IDF reportedly warns failure to advance measures for PA risks security coordination
Security establishment drafts document ahead of Biden visit, stating that Abbas has no accomplishments to point to and recommending more substantial initiatives be approved
Israel’s security establishment reportedly warned the political echelon that failure to advance steps to strengthen the Palestinian Authority ahead of US President Joe Biden’s trip to Israel will place Ramallah’s security coordination at risk.
The warning was passed along in a document drafted last month in the final days of Naftali Bennett’s tenure as prime minister, Channel 13 reported on Monday.
The document states that PA President Mahmoud Abbas has no political achievements to point to and that neighboring Arab countries are continuing to expand their ties with Israel, without taking the Palestinian issue into account.
The PA’s expectations for the Biden administration, such as the reopening of the US consulate in Jerusalem have gone unmet, the document states, adding that “failure [by Israel] to take immediate steps, including ones with political visibility, will lead to damage to security coordination with the PA.”
The security coordination is regularly touted by the IDF as critical to maintaining stability in the West Bank and even preventing terror attacks against Israeli civilians. It is also unpopular among Palestinians who increasingly see the PA as doing Israel’s bidding in the West Bank, even in the absence of any political horizon toward statehood.

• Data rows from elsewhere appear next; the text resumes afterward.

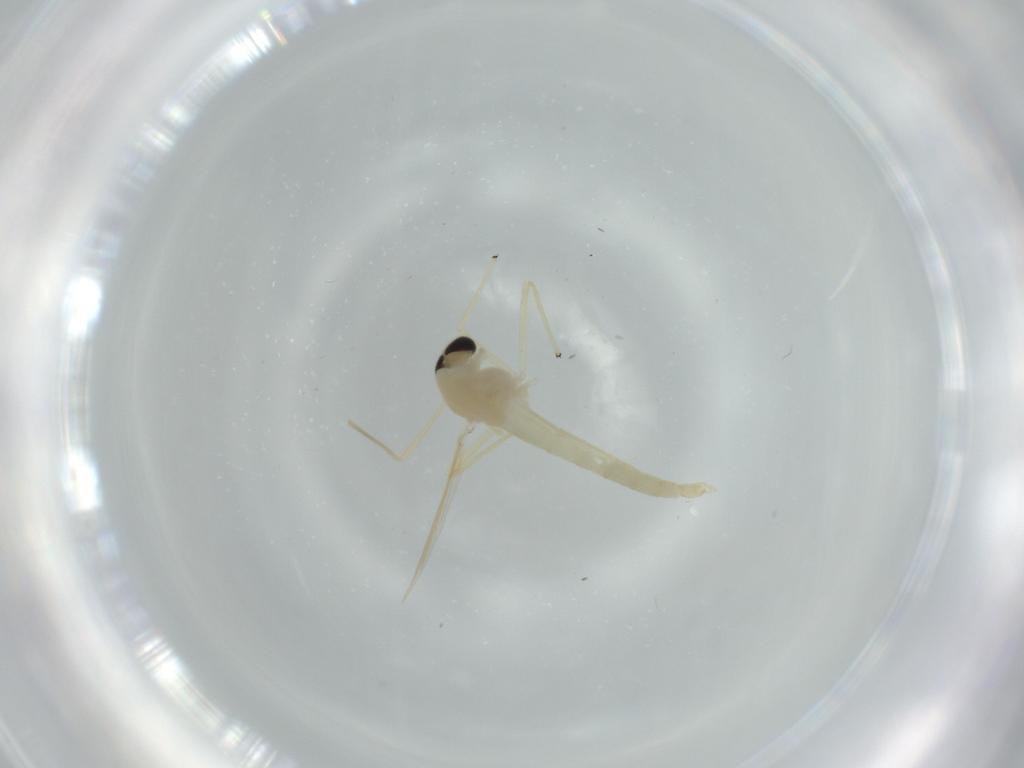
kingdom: Animalia
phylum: Arthropoda
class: Insecta
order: Diptera
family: Chironomidae
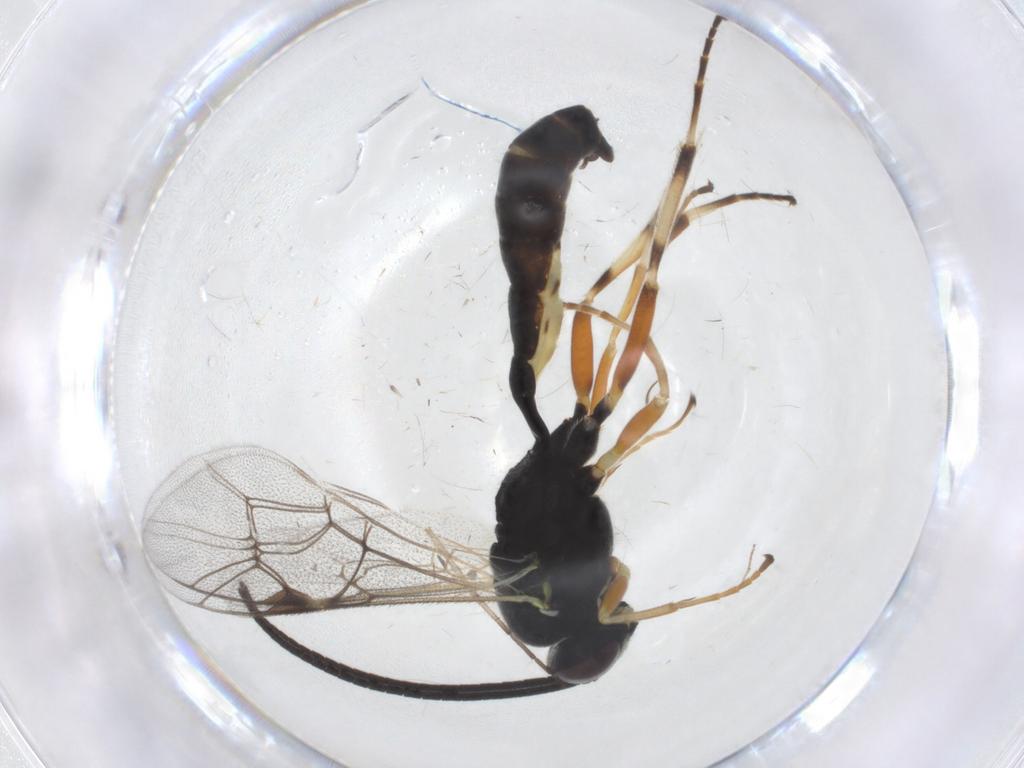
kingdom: Animalia
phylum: Arthropoda
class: Insecta
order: Hymenoptera
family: Ichneumonidae
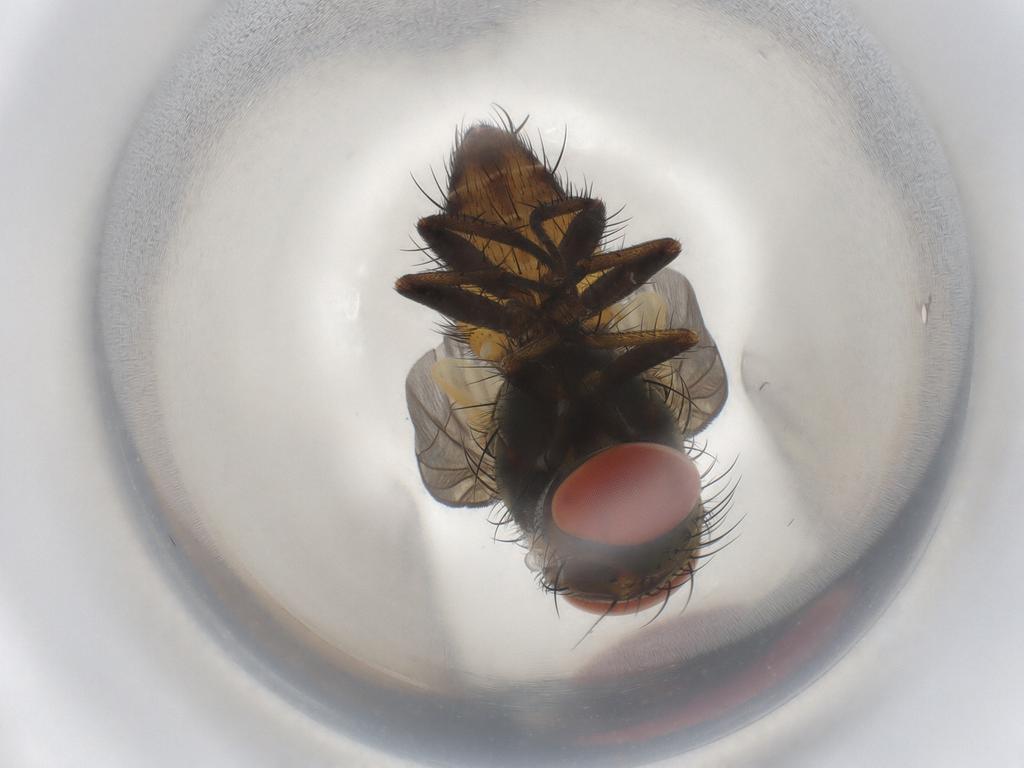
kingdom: Animalia
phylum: Arthropoda
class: Insecta
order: Diptera
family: Sarcophagidae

Ties between Israel and the PA have deteriorated in recent months amid clashes at the Temple Mount, expanded Israeli settlement activity and the killing of Palestinian-American reporter Shireen Abu Akleh. Abbas warned visiting US officials in June that he was prepared to cut security coordination absent significant changes on the ground and an end to Israeli unilateral measures.
The US in turn managed to get Israel to commit to delaying three moves ahead of Biden’s visit: the advancement of a controversial settlement project in the West Bank’s E1 area, new restrictions on foreigners entering Palestinian areas of the West Bank and evictions in Masafer Yatta — a collection of rural Palestinian villages in the South Hebron Hills. It is unclear whether the commitments will hold after Biden leaves the country, but they appeared to be enough to convince Abbas to hold off on taking more drastic steps in the meantime.

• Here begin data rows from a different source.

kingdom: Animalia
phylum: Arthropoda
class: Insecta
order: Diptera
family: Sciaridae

Biden will also announce a series of Israeli and US measures aimed at strengthening the PA during his visit next week, though they are expected to be somewhat limited in scale, as Washington has no plans to launch a high-stakes diplomatic initiative and Jerusalem is further limited in what it can advance, given that the country is now being run by a caretaker government.
The steps will focus on economic issues and include one initiative from the US that the PA has been pushing for years, a senior Biden administration official told The Times of Israel last week.
Biden will also announce $100 million in US funding for the East Jerusalem Hospital Network when he visits the Augusta Victoria Hospital next Friday. Israeli officials have been seeking to join Biden on the visit, an Israeli source revealed, adding that thus far they have been snubbed by the US, which is trying to avoid overly politicizing the visit.
In addition to the new US funding, Biden will announce similar large donations to the hospital network from several Gulf states, a Middle Eastern diplomat said.
PA officials privy to the pending announcement are unimpressed though, as it is not among its main asks of the Biden administration over the past year, a Palestinian official said. Those have included creating a “political horizon” for a two-state solution, reopening the Jerusalem consulate — which served as the de facto mission to the Palestinians before it was closed in 2019 — reopening the PLO’s diplomatic office in Washington, canceling a 1987 Congressional law characterizing the PLO and its affiliates as terror groups and restarting direct US aid to the PA.
Biden is scheduled to arrive in Israel on Wednesday afternoon and is to meet with Abbas in Bethlehem on Friday, where he will announce the measures to boost the PA.
Defense Minister Benny Gantz met with Abbas in Ramallah last week, and the two discussed security cooperation ahead of Biden’s visit.